**What to produce:**
Every line below that holds the string "APERTURE" should be copied out.

######

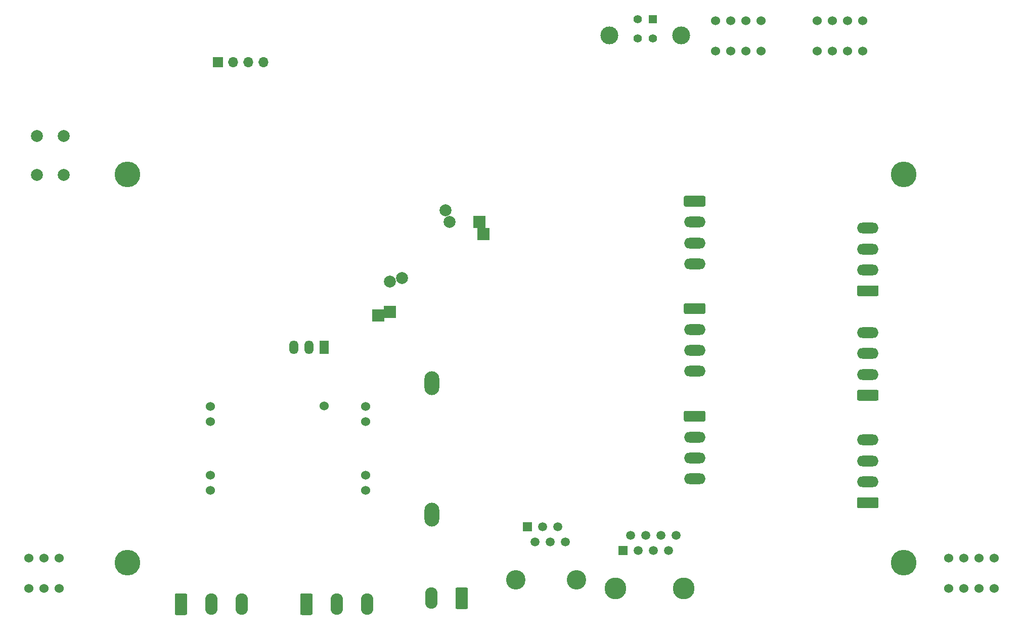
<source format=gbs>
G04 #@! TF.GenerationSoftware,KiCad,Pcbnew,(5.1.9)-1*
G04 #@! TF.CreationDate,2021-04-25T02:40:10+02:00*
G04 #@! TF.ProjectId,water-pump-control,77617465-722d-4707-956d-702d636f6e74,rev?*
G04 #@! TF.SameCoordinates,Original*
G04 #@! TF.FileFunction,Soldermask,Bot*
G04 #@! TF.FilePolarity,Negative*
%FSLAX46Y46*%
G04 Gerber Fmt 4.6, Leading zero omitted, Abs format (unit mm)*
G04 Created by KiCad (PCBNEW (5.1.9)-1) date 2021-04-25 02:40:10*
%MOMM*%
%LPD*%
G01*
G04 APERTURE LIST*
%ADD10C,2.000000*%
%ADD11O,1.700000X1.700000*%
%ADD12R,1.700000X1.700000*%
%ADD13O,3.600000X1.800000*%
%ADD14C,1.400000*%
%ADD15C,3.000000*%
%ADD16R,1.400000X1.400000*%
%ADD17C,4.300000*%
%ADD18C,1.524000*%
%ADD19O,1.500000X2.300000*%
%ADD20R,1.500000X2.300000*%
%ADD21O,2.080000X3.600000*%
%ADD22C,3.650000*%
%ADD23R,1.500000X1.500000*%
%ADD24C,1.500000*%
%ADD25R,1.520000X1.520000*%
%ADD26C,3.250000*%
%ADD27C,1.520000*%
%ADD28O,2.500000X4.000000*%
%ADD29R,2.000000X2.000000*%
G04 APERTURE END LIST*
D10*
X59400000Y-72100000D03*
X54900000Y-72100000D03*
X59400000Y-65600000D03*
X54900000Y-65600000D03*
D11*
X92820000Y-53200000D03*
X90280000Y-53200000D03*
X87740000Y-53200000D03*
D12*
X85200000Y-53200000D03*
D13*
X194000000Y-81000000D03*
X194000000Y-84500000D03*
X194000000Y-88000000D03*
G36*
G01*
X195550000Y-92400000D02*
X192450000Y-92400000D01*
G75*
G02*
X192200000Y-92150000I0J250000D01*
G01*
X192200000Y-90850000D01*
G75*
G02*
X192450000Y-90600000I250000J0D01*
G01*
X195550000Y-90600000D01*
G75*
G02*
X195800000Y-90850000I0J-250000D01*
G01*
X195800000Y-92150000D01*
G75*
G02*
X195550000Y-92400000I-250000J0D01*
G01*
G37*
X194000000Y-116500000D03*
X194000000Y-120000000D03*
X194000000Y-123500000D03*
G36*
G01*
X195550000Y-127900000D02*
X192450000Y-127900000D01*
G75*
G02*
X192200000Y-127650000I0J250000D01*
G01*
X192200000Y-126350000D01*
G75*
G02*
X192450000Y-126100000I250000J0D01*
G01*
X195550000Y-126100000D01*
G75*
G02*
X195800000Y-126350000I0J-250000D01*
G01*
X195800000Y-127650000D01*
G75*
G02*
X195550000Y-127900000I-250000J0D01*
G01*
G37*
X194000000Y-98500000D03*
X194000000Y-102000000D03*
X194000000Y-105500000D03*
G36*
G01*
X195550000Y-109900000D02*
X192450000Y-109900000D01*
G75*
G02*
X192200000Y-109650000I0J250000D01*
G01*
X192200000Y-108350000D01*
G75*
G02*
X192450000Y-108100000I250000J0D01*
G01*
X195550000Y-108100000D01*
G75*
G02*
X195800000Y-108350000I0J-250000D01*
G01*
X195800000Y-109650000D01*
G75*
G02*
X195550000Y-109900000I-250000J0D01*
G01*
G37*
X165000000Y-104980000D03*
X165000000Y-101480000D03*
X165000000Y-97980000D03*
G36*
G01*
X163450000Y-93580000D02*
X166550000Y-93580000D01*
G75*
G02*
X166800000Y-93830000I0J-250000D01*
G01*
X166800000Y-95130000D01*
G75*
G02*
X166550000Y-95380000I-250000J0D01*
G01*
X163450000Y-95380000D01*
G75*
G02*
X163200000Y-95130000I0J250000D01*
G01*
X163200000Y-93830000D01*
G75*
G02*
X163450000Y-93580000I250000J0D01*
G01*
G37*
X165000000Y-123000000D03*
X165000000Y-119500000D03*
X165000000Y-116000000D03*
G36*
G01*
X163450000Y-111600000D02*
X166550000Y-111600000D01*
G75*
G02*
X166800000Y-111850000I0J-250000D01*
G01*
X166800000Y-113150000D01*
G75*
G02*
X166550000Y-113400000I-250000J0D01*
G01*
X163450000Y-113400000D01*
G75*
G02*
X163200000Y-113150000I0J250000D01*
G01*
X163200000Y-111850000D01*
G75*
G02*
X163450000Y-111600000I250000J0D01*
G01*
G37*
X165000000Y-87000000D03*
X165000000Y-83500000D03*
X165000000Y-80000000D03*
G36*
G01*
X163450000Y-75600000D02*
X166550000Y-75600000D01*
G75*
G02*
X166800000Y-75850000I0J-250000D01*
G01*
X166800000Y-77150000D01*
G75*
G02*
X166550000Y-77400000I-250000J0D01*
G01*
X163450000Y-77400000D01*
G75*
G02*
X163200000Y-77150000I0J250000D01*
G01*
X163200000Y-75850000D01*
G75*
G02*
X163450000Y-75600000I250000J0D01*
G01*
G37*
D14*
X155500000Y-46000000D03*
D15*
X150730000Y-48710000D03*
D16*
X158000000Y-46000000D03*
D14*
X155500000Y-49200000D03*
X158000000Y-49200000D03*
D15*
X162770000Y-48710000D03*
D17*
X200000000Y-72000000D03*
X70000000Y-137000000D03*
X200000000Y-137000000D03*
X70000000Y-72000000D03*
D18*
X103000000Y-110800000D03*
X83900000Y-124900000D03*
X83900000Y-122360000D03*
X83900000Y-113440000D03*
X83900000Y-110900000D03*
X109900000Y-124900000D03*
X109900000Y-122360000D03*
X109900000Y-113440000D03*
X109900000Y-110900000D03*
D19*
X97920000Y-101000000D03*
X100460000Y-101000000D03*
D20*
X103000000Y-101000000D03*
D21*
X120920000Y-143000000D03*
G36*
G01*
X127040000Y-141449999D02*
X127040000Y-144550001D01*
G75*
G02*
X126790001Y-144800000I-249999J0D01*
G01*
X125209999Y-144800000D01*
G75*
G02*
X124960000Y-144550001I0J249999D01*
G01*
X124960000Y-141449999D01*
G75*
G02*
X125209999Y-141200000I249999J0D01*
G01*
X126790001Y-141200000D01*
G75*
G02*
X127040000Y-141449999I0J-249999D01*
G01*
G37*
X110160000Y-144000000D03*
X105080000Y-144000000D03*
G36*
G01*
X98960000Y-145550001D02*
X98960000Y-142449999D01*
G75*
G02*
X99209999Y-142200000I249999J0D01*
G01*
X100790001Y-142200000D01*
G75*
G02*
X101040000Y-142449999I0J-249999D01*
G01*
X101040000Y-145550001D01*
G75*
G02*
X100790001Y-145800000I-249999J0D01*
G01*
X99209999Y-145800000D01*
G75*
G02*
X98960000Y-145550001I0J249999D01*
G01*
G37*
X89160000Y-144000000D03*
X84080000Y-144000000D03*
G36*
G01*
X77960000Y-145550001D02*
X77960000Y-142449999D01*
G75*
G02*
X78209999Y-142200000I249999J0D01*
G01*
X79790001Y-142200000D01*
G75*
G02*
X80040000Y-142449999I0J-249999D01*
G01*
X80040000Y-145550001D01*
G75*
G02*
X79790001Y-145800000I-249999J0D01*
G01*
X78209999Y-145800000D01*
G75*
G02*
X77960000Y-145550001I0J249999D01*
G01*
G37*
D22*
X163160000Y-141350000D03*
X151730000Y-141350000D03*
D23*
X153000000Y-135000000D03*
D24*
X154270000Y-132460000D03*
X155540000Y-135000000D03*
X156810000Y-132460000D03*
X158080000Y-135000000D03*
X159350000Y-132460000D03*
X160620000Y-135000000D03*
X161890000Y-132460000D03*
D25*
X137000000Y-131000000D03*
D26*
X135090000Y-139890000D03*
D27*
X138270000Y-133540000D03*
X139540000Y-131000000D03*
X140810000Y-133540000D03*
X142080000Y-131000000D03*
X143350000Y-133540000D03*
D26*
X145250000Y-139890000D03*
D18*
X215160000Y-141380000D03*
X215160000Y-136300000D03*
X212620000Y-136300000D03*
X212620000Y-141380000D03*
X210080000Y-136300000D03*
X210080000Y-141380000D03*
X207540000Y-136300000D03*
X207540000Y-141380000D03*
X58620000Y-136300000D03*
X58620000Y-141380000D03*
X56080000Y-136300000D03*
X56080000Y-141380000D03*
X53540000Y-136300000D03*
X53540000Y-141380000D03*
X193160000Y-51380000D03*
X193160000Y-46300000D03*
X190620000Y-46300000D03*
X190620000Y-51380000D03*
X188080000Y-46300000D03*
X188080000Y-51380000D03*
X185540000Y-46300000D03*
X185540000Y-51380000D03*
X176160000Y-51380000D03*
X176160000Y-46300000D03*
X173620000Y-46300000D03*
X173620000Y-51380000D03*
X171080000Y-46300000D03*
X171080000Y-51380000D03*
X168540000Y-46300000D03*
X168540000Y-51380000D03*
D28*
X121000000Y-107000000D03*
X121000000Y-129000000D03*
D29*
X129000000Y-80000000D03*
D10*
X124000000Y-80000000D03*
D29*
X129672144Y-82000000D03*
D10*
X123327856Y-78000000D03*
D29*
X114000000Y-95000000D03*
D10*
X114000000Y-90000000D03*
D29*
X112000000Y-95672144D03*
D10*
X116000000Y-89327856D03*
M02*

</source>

######

**Completed exercise:**
G04 APERTURE LIST*
G04 APERTURE END LIST*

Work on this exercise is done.